Quel giorno mi ero svegliato tanto presto da vedere Kirishima uscire di casa per la sua usuale corsetta mattutina.
Tutto sembrava tingersi di bianco, il colore del silenzio e dell'alba, pareva di sentire le foglie frusciare fra i rami e il cuculo cinguettare monotono nella selva. Non c'erano più ubriachi che rincasavano alle 7 con più alcol in corpo che sangue nelle vene, non c'erano più i motori degli autobus per la città. L'estate stava finendo, e con lei ogni cosa che la ricordava.
Ogni singola cosa.

Non mi ero svegliato presto con un obbiettivo, forse volevo solo guardare i pescherecci partire dal molo, sentire mia madre russare nella stanza accanto e ispirare l'odore silvestre dei pini marittimi, quell'odore leggero che col caldo sembra sparire, inghiottito dall'afa e dall'umido, dalla canottiera attillata per il sudore o dai sandali che feriscono i piedi.
Ma era stata una cattiva idea, non avrei dovuto destarmi da un sonno privo di sogni per cadere in un'angoscia assillante.
Avevo provato a prendere in mano un libro, ma dopo aver dovuto rileggere lo stesso paragrafo per la quarta volta avevo capito di avere la mente altrove. Niente avrebbe potuto distrarmi.

Buongiorno Izuku
Mi aveva scritto quando il sole era sorto, non aveva aggiunto né un cuore né una emoji, ma era Kacchan e ciò mi piaceva.
Buongiorno Kacchan
Ma quale buongiorno, non c'era niente di buono in quel giorno.
E lo sapevamo entrambi.

Il riso freddo sul bordo piscina sapeva di rimorsi e delusioni. Ingurgitavo i bocconi come fossero pasticche utili a sopravvivere, ma futili all'animo. I miei due vicini si schizzavano svogliatamente. Gli ultimi giorni erano i più noiosi, capitoli e capitoli da recuperare e nessuna bella ragazza in paese,  questo pensavano i due. Kirishima strappava qualche filo d'erba dal prato, il riso gli faceva schifo.
Gli facevano schifo anche le interrogazioni di latino, quelle che Todoroki gli faceva sempre.
"Is; ea; id; eis; eis..."
"Eius"
"Cosa eius?"
"Is; ea; id; eius; eius; eius, non eis"
"È uguale"
"anche per me se ripeti l'anno è uguale."
Silenzio.
"Eius; eius; eius;"
Kirishima proprio non lo sapeva il latino. In quel momento avrei dato qualsiasi cosa per  dovermi preoccupare di un'insufficienza in latino piuttosto che di un amore marcio.

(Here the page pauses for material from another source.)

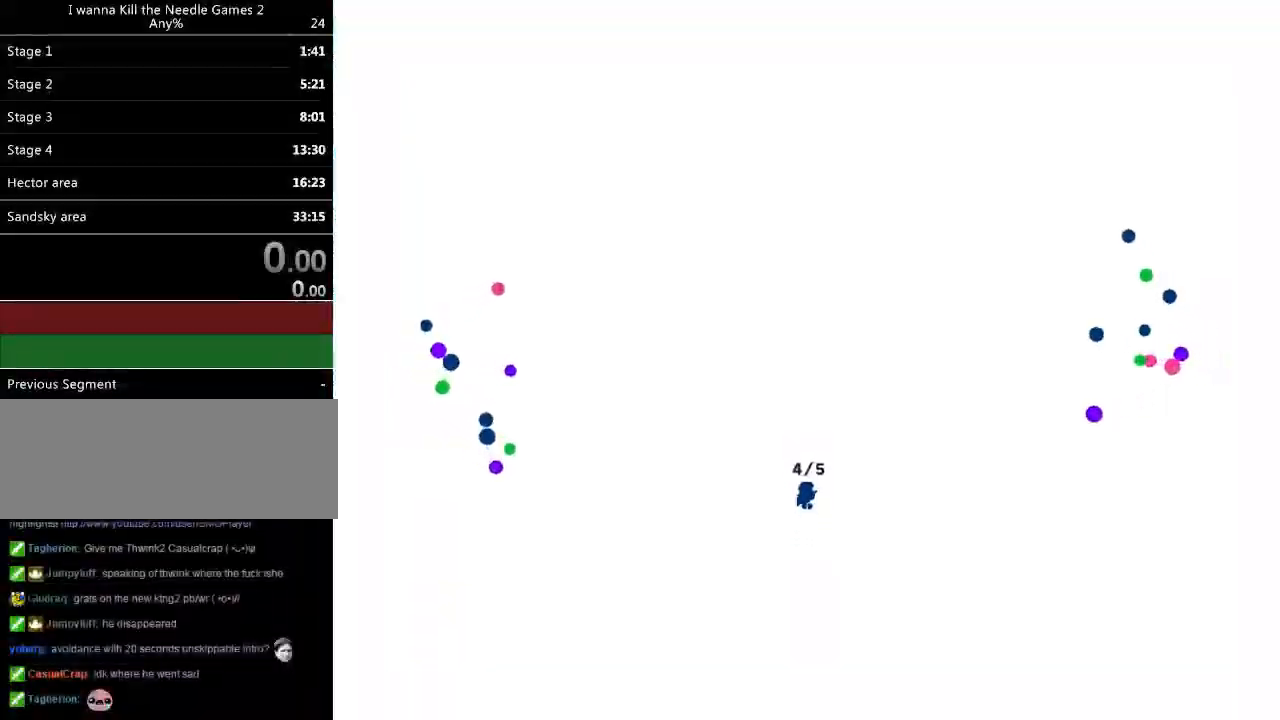
{"keys": ["down"], "events": []}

Lo schermo si illuminò. 16:47 segnava l'orologio.
Quei due ripassavano ancora i pronomi latini e io avevo il mal di testa per le ore passate su instagram.
"Passo da te fra cinque minuti"
Mi prese un colpo. Saltai in piedi spaventando i due studiosi.
Kacchan sarebbe passato a salutarmi.
Infilai dei jeans sul costume e spazzolai maldestramente i capelli.
Ti aspetto.

Suonò il campanello. Saltai gli scalini due per volta, appoggiandomi all'esile ringhiera di legno. In quei pochi secondi che separavano la mia camera dall'ingresso il respiro mi si attorcigliò in gola. Il terreno di legno lucido era fresco sotto i piedi, realizzai di aver dimenticato di mettere le scarpe, pazienza.
Afferrai la maniglia. Inspirai una disperata boccata d'aria, l'odore di mare e mediterraneo mi penetrò le narici. È l'ultimo respiro.
Dietro quella porta c'è l'estate.

Marijuana. Profumava di marijuana.
E fino a quel momento non sapevo cosa fosse un abbraccio.
Mi sosteneva e si aggrappava al mio corpo esile, i suoi muscoli tesi mi stringevano al punto da non respirare, sentivo il suo sudore contro la mia pelle e il suo ventre contro il mio.
E non c'erano più secondi, non c'erano più respiri che valesse vivere se non fra quelle braccia. C'era solo Katsuki, il mio bellissimo Katsuki.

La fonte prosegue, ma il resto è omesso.